Mektubumu almışsın, daha mufassalını istemektesin. Seni artık sık sık rahatsız etmek istesemde, iki ay kadar önce yakayı kurtardığım vahşi ortamların süregelen angaryaları ile meşgulüm şimdi de
Belki malumatın yoktur; on senedir kendimi makus bir kurban gibi hissettiğim ticarethane yaşamından yollandım kısa bir süre evvel. Tabii kendini adi bir mahkum gibi hissettiren bu ortamdan yakayı kurtarınca pek bir sevindim. Son zamanlarda değerli vaktimi manasızca sömürmekten başka bir işe yaramayan bu ticarethane yaşamından paçayı sıyırmak bana moral vermişti. Üstelik belli bir süre hayatımı sürdürecek kadar tazminat içinde anlaşmıştık. Gel gör ki iş iş diye kudurmuş, gözleri dönmüş bu vasıfsız insan müsveddeleri, ticarethanelerin düştüğü halleri bahane ederek, borçları olan sarı liraları ödemeyi ellerinden geldiğince erteleyeceklerini yüzsüz bir biçimde beyan ettiler. Boyları devrilesiceler bilmezler, mangır benim için pek önemli değildir. Karnımı doyurup, iki kadeh aslan sütü veyahut bir kaç bardak arpa suyumu da içtim mi benden iyisi yoktur. Kendileri ile davalık olduk. Sırtı pek edecek gün gelene kadar eldeki ile idare edeceğim.
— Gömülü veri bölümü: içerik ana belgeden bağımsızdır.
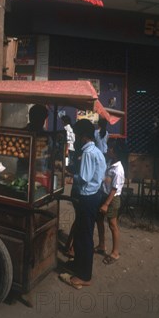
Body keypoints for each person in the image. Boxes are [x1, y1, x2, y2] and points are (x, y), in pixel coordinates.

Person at [59, 118, 106, 289]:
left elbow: (84, 178)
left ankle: (85, 276)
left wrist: (67, 174)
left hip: (88, 197)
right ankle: (78, 265)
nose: (77, 138)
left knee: (85, 237)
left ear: (84, 136)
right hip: (94, 196)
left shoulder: (87, 153)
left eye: (78, 135)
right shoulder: (96, 150)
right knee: (80, 233)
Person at [95, 138, 126, 264]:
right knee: (99, 221)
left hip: (112, 199)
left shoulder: (118, 169)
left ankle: (115, 252)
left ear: (115, 152)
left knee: (113, 225)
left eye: (109, 149)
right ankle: (102, 245)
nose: (107, 150)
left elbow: (114, 189)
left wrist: (106, 204)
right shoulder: (110, 162)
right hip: (104, 195)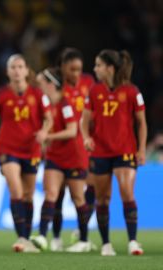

Halk tarafından itildiğini, dışlandığını, kabul görmediğini mi hissediyorsun? Al sana Sokrates’ın yaşamı ve düşünceleri! Bu adam demiş, kendi bildiği uğruna gözünü kırpmadan ölüme gitti. Tabii böyle yalın bir biçimde değilde, anlattıkça anlatmış. Ben burada seni haberdar etmek için tek cümle ile anlatmaya çalışıyorum. Bunun gibi, yeterince mangıra sahip olmadığın düşünüyorsun fakat Epikuros böyle dedi, hüsranı hayale uğradın ama kahrolma, Seneca’ya kulak ver, her işe yetişmen gerekmiyor, yetersizsen Montaigne’de bütün varlığına rağmen vakit vakit kendini yetersiz hissederdi zira kalp kırıklıklarınıda tipsiz Schopenhauer Efendi kadar bile yaşamamış olabilirsin, ha hayat çok zor diyorsan da, şu bi çare Nietzsche ne yapsın acaba? diyerek, içimizi rahat tutmamızı sağlık vermiş.
cemtopuz@outlook.com
(Felsefenin Tesellisi, Alain de Botton, Sel Yayınları)
Özlemle beklenen mektup nihayet gelmiş 🙂
O vahşi ortamların angaryaları her dünya insanının yakasına yapışmış durumda maalesef…
Son sözü Sokrates baba söylesin:
Ne pahasına olursa olsun, evlenin. Karınız iyi çıkarsa mutlu olursunuz,yok fena çıkarsa o zaman da filozof olursunuz.